AT the present time, when so much is being said about the department of Oratory and Rhetoric in our own College, and an effort is being made to improve the condition of our literary societies, it is neither uninteresting nor profitless to ascertain how much importance is attached to these arts in foreign universities, and to examine the success of undergraduate clubs formed for the purpose of fostering them. The Oxford Union Society is an organization of this character, and the report of the celebration of its fiftieth anniversary in the London Times, of October 23, affords good evidence of its success, and shows how prized among Englishmen is the power to express their thoughts with ease and clearness, whatever be the number of listeners.

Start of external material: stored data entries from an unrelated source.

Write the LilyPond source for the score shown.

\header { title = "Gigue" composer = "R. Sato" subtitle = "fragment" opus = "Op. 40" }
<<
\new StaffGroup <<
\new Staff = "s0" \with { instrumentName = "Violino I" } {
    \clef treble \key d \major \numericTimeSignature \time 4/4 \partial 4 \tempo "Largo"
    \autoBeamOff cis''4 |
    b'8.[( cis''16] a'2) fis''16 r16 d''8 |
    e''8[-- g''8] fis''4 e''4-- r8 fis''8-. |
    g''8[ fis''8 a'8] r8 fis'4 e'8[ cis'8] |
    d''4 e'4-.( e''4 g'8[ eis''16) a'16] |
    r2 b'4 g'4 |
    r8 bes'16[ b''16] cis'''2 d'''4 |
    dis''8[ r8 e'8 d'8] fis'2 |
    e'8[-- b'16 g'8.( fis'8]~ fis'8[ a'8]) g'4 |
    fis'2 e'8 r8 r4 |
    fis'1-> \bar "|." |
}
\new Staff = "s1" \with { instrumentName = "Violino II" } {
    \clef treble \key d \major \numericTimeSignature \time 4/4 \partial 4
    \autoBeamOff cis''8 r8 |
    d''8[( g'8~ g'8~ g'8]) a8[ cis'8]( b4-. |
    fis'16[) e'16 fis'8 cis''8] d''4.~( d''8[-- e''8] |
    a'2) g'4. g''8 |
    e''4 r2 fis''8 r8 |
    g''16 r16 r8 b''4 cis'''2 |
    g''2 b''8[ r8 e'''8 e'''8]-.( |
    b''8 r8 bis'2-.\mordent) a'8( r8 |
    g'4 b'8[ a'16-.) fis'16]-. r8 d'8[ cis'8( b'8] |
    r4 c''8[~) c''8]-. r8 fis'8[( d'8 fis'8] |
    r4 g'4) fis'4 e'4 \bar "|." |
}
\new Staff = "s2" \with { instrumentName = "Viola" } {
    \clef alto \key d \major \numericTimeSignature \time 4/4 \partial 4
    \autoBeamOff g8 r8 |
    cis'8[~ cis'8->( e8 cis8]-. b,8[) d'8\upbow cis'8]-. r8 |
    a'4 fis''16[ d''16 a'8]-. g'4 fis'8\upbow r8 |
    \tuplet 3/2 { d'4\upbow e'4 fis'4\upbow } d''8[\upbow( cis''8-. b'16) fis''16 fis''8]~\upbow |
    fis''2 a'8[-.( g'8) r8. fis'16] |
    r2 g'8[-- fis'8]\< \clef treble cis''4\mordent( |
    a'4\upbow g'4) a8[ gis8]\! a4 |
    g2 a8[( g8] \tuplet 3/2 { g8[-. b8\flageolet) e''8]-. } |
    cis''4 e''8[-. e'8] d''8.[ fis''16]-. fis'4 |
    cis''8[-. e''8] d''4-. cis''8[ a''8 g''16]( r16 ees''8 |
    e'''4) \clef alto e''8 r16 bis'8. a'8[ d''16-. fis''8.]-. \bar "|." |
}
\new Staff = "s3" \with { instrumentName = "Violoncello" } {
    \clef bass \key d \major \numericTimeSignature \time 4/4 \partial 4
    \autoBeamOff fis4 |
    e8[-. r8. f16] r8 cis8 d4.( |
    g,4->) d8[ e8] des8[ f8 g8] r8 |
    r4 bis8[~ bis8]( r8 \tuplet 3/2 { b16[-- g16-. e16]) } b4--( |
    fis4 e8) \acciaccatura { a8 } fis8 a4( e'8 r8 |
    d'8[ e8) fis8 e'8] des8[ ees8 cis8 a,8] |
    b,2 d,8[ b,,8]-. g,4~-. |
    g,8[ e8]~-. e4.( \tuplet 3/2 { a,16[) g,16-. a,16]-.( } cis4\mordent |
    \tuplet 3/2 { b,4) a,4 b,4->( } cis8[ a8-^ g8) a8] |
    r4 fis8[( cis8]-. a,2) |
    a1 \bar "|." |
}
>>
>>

The anniversary banquet was held in the Corn Exchange, Oxford, and so great was the number of guests that special trains were run from London for their accommodation. Lord Selborne, Lord High Chancellor, presided, and among the company, which comprised many of England's most distinguished men, were the Bishop of Oxford, the Marquis of Salisbury, the Archbishop of Canterbury, Archbishop Manning, Mr. Cardwell, of the Cabinet, and Matthew Arnold. The after-dinner speeches were many in number, and one distinguished gentleman after another acknowledged how much good he had derived from the Union in his younger days. We quote from the speech of the Lord Chancellor in proposing the "prosperity of the Society" as a toast: "He did not propose to enter now into the question which had divided the minds of the venerable founders of that Society, whether eloquence had been productive of more good or of more evil; but, at all events, in all nations that breathed the atmosphere of freedom eloquence had been at all times one of the most potent influences of society, from the days of Pericles and Demosthenes to those of Cicero, and from the days of Cicero to those of Pitt and Canning. In all such countries the power of speech had ruled in the Church, in the law, and in the senate. The government of men had been with that power, it was so still, and it would, he doubted not, long continue so; and if the cultivation of that power were neglected in the principal places of education, they would be neglecting one of the chief instruments by which to perform the duties of their future lives."
When shall we have such a society at Harvard?